» Aim of the task
A stretch of the entries below is to be set down exactly, running from the line with "RECT 0.605000 -0.085000" through the line with "RECT 2.445000 -0.085000", both included, and no other line.

» Data records
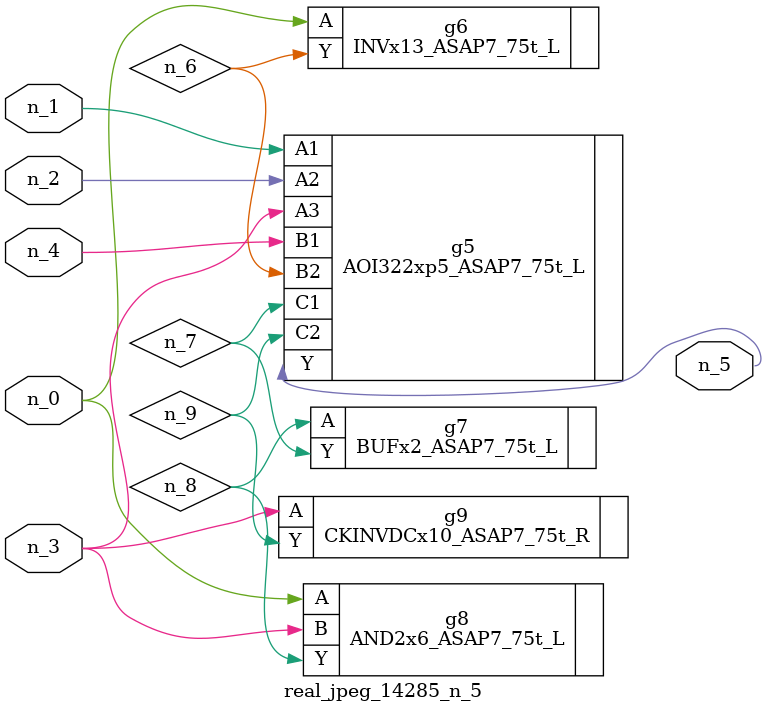
<source format=v>
module real_jpeg_14285_n_5 (n_4, n_0, n_1, n_2, n_3, n_5);

input n_4;
input n_0;
input n_1;
input n_2;
input n_3;

output n_5;

wire n_8;
wire n_6;
wire n_7;
wire n_9;

INVx13_ASAP7_75t_L g6 ( 
.A(n_0),
.Y(n_6)
);

AND2x6_ASAP7_75t_L g8 ( 
.A(n_0),
.B(n_3),
.Y(n_8)
);

AOI322xp5_ASAP7_75t_L g5 ( 
.A1(n_1),
.A2(n_2),
.A3(n_3),
.B1(n_4),
.B2(n_6),
.C1(n_7),
.C2(n_9),
.Y(n_5)
);

CKINVDCx10_ASAP7_75t_R g9 ( 
.A(n_3),
.Y(n_9)
);

BUFx2_ASAP7_75t_L g7 ( 
.A(n_8),
.Y(n_7)
);


endmodule
</source>
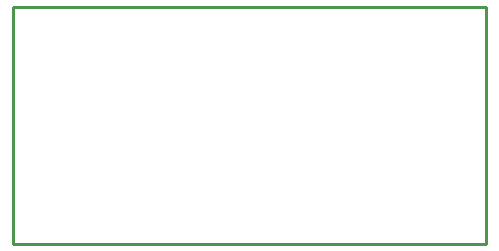
<source format=gm1>
G04*
G04 #@! TF.GenerationSoftware,Altium Limited,Altium NEXUS,4.0.8 (67)*
G04*
G04 Layer_Color=16711935*
%FSLAX44Y44*%
%MOMM*%
G71*
G04*
G04 #@! TF.SameCoordinates,A6274CC6-94C6-42B1-B2ED-8DB77C6F39E9*
G04*
G04*
G04 #@! TF.FilePolarity,Positive*
G04*
G01*
G75*
%ADD10C,0.2540*%
D10*
X257000Y1267000D02*
X657000D01*
X257000Y1067000D02*
X657000D01*
Y1267000D01*
X257000Y1067000D02*
Y1267000D01*
M02*

</source>
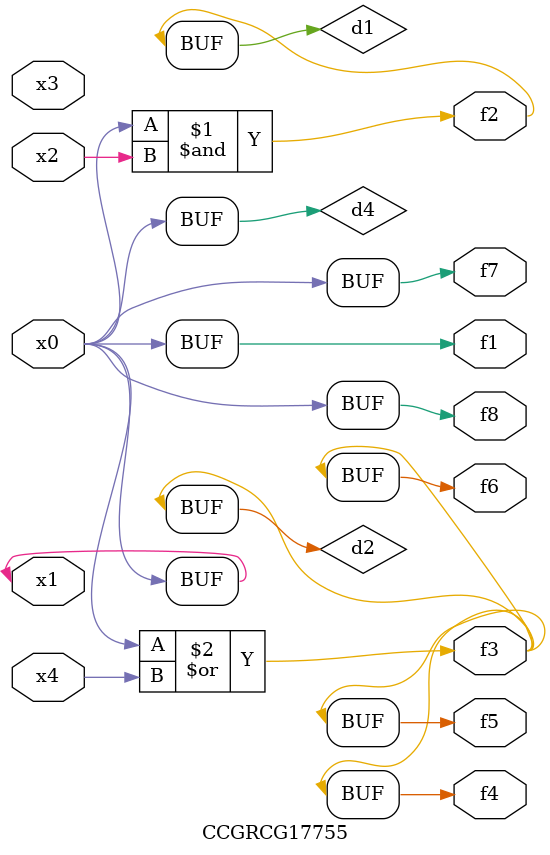
<source format=v>
module CCGRCG17755(
	input x0, x1, x2, x3, x4,
	output f1, f2, f3, f4, f5, f6, f7, f8
);

	wire d1, d2, d3, d4;

	and (d1, x0, x2);
	or (d2, x0, x4);
	nand (d3, x0, x2);
	buf (d4, x0, x1);
	assign f1 = d4;
	assign f2 = d1;
	assign f3 = d2;
	assign f4 = d2;
	assign f5 = d2;
	assign f6 = d2;
	assign f7 = d4;
	assign f8 = d4;
endmodule

</source>
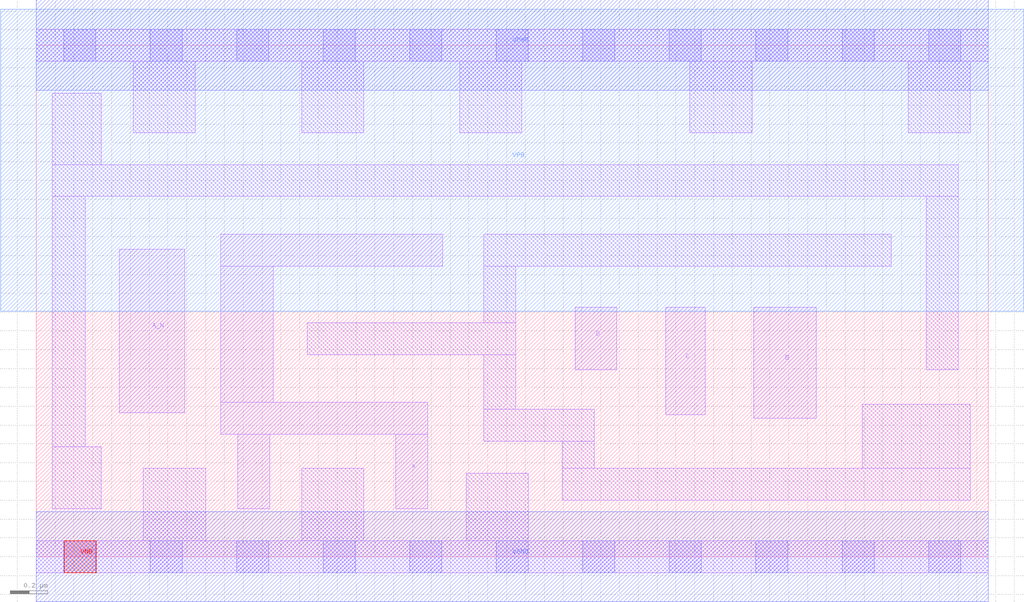
<source format=lef>
# Copyright 2020 The SkyWater PDK Authors
#
# Licensed under the Apache License, Version 2.0 (the "License");
# you may not use this file except in compliance with the License.
# You may obtain a copy of the License at
#
#     https://www.apache.org/licenses/LICENSE-2.0
#
# Unless required by applicable law or agreed to in writing, software
# distributed under the License is distributed on an "AS IS" BASIS,
# WITHOUT WARRANTIES OR CONDITIONS OF ANY KIND, either express or implied.
# See the License for the specific language governing permissions and
# limitations under the License.
#
# SPDX-License-Identifier: Apache-2.0

VERSION 5.7 ;
  NOWIREEXTENSIONATPIN ON ;
  DIVIDERCHAR "/" ;
  BUSBITCHARS "[]" ;
MACRO sky130_fd_sc_hd__and4b_4
  CLASS CORE ;
  FOREIGN sky130_fd_sc_hd__and4b_4 ;
  ORIGIN  0.000000  0.000000 ;
  SIZE  5.060000 BY  2.720000 ;
  SYMMETRY X Y R90 ;
  SITE unithd ;
  PIN A_N
    ANTENNAGATEAREA  0.126000 ;
    DIRECTION INPUT ;
    USE SIGNAL ;
    PORT
      LAYER li1 ;
        RECT 0.440000 0.765000 0.790000 1.635000 ;
    END
  END A_N
  PIN B
    ANTENNAGATEAREA  0.247500 ;
    DIRECTION INPUT ;
    USE SIGNAL ;
    PORT
      LAYER li1 ;
        RECT 3.815000 0.735000 4.145000 1.325000 ;
    END
  END B
  PIN C
    ANTENNAGATEAREA  0.247500 ;
    DIRECTION INPUT ;
    USE SIGNAL ;
    PORT
      LAYER li1 ;
        RECT 3.345000 0.755000 3.555000 1.325000 ;
    END
  END C
  PIN D
    ANTENNAGATEAREA  0.247500 ;
    DIRECTION INPUT ;
    USE SIGNAL ;
    PORT
      LAYER li1 ;
        RECT 2.865000 0.995000 3.085000 1.325000 ;
    END
  END D
  PIN X
    ANTENNADIFFAREA  0.891000 ;
    DIRECTION OUTPUT ;
    USE SIGNAL ;
    PORT
      LAYER li1 ;
        RECT 0.980000 0.650000 2.080000 0.820000 ;
        RECT 0.980000 0.820000 1.260000 1.545000 ;
        RECT 0.980000 1.545000 2.160000 1.715000 ;
        RECT 1.070000 0.255000 1.240000 0.650000 ;
        RECT 1.910000 0.255000 2.080000 0.650000 ;
    END
  END X
  PIN VGND
    DIRECTION INOUT ;
    SHAPE ABUTMENT ;
    USE GROUND ;
    PORT
      LAYER met1 ;
        RECT 0.000000 -0.240000 5.060000 0.240000 ;
    END
  END VGND
  PIN VNB
    DIRECTION INOUT ;
    USE GROUND ;
    PORT
      LAYER pwell ;
        RECT 0.150000 -0.085000 0.320000 0.085000 ;
    END
  END VNB
  PIN VPB
    DIRECTION INOUT ;
    USE POWER ;
    PORT
      LAYER nwell ;
        RECT -0.190000 1.305000 5.250000 2.910000 ;
    END
  END VPB
  PIN VPWR
    DIRECTION INOUT ;
    SHAPE ABUTMENT ;
    USE POWER ;
    PORT
      LAYER met1 ;
        RECT 0.000000 2.480000 5.060000 2.960000 ;
    END
  END VPWR
  OBS
    LAYER li1 ;
      RECT 0.000000 -0.085000 5.060000 0.085000 ;
      RECT 0.000000  2.635000 5.060000 2.805000 ;
      RECT 0.085000  0.255000 0.345000 0.585000 ;
      RECT 0.085000  0.585000 0.260000 1.915000 ;
      RECT 0.085000  1.915000 4.900000 2.085000 ;
      RECT 0.085000  2.085000 0.345000 2.465000 ;
      RECT 0.515000  2.255000 0.845000 2.635000 ;
      RECT 0.570000  0.085000 0.900000 0.470000 ;
      RECT 1.410000  0.085000 1.740000 0.470000 ;
      RECT 1.410000  2.255000 1.740000 2.635000 ;
      RECT 1.440000  1.075000 2.550000 1.245000 ;
      RECT 2.250000  2.255000 2.580000 2.635000 ;
      RECT 2.285000  0.085000 2.615000 0.445000 ;
      RECT 2.380000  0.615000 2.965000 0.785000 ;
      RECT 2.380000  0.785000 2.550000 1.075000 ;
      RECT 2.380000  1.245000 2.550000 1.545000 ;
      RECT 2.380000  1.545000 4.545000 1.715000 ;
      RECT 2.795000  0.300000 4.965000 0.470000 ;
      RECT 2.795000  0.470000 2.965000 0.615000 ;
      RECT 3.475000  2.255000 3.805000 2.635000 ;
      RECT 4.390000  0.470000 4.965000 0.810000 ;
      RECT 4.635000  2.255000 4.965000 2.635000 ;
      RECT 4.730000  0.995000 4.900000 1.915000 ;
    LAYER mcon ;
      RECT 0.145000 -0.085000 0.315000 0.085000 ;
      RECT 0.145000  2.635000 0.315000 2.805000 ;
      RECT 0.605000 -0.085000 0.775000 0.085000 ;
      RECT 0.605000  2.635000 0.775000 2.805000 ;
      RECT 1.065000 -0.085000 1.235000 0.085000 ;
      RECT 1.065000  2.635000 1.235000 2.805000 ;
      RECT 1.525000 -0.085000 1.695000 0.085000 ;
      RECT 1.525000  2.635000 1.695000 2.805000 ;
      RECT 1.985000 -0.085000 2.155000 0.085000 ;
      RECT 1.985000  2.635000 2.155000 2.805000 ;
      RECT 2.445000 -0.085000 2.615000 0.085000 ;
      RECT 2.445000  2.635000 2.615000 2.805000 ;
      RECT 2.905000 -0.085000 3.075000 0.085000 ;
      RECT 2.905000  2.635000 3.075000 2.805000 ;
      RECT 3.365000 -0.085000 3.535000 0.085000 ;
      RECT 3.365000  2.635000 3.535000 2.805000 ;
      RECT 3.825000 -0.085000 3.995000 0.085000 ;
      RECT 3.825000  2.635000 3.995000 2.805000 ;
      RECT 4.285000 -0.085000 4.455000 0.085000 ;
      RECT 4.285000  2.635000 4.455000 2.805000 ;
      RECT 4.745000 -0.085000 4.915000 0.085000 ;
      RECT 4.745000  2.635000 4.915000 2.805000 ;
  END
END sky130_fd_sc_hd__and4b_4
END LIBRARY

</source>
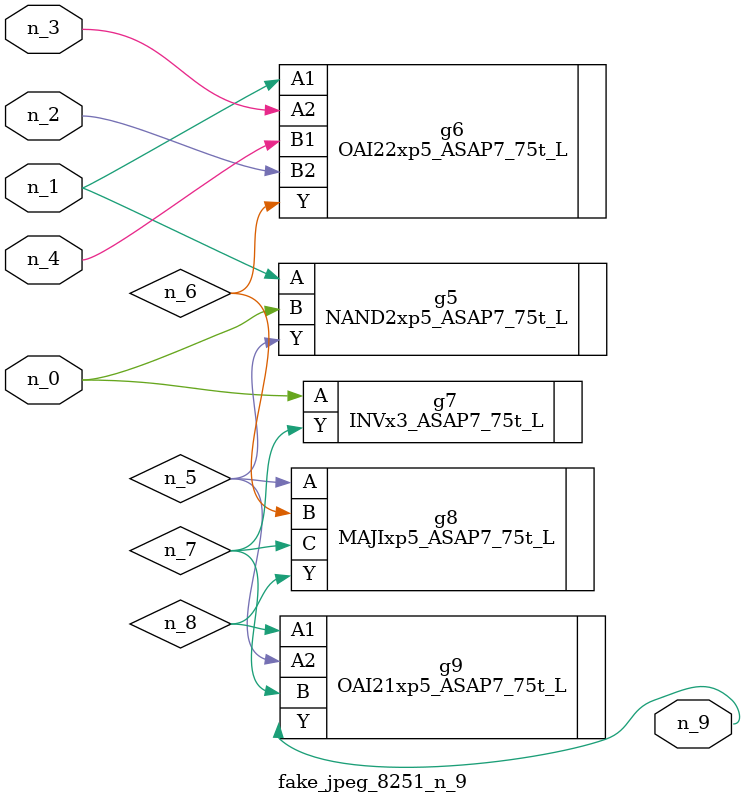
<source format=v>
module fake_jpeg_8251_n_9 (n_3, n_2, n_1, n_0, n_4, n_9);

input n_3;
input n_2;
input n_1;
input n_0;
input n_4;

output n_9;

wire n_8;
wire n_6;
wire n_5;
wire n_7;

NAND2xp5_ASAP7_75t_L g5 ( 
.A(n_1),
.B(n_0),
.Y(n_5)
);

OAI22xp5_ASAP7_75t_L g6 ( 
.A1(n_1),
.A2(n_3),
.B1(n_4),
.B2(n_2),
.Y(n_6)
);

INVx3_ASAP7_75t_L g7 ( 
.A(n_0),
.Y(n_7)
);

MAJIxp5_ASAP7_75t_L g8 ( 
.A(n_5),
.B(n_6),
.C(n_7),
.Y(n_8)
);

OAI21xp5_ASAP7_75t_L g9 ( 
.A1(n_8),
.A2(n_5),
.B(n_7),
.Y(n_9)
);


endmodule
</source>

» Response to the task
      RECT 0.605000 -0.085000 0.775000 0.085000 ;
      RECT 0.605000  2.635000 0.775000 2.805000 ;
      RECT 1.065000 -0.085000 1.235000 0.085000 ;
      RECT 1.065000  2.635000 1.235000 2.805000 ;
      RECT 1.525000 -0.085000 1.695000 0.085000 ;
      RECT 1.525000  2.635000 1.695000 2.805000 ;
      RECT 1.985000 -0.085000 2.155000 0.085000 ;
      RECT 1.985000  2.635000 2.155000 2.805000 ;
      RECT 2.445000 -0.085000 2.615000 0.085000 ;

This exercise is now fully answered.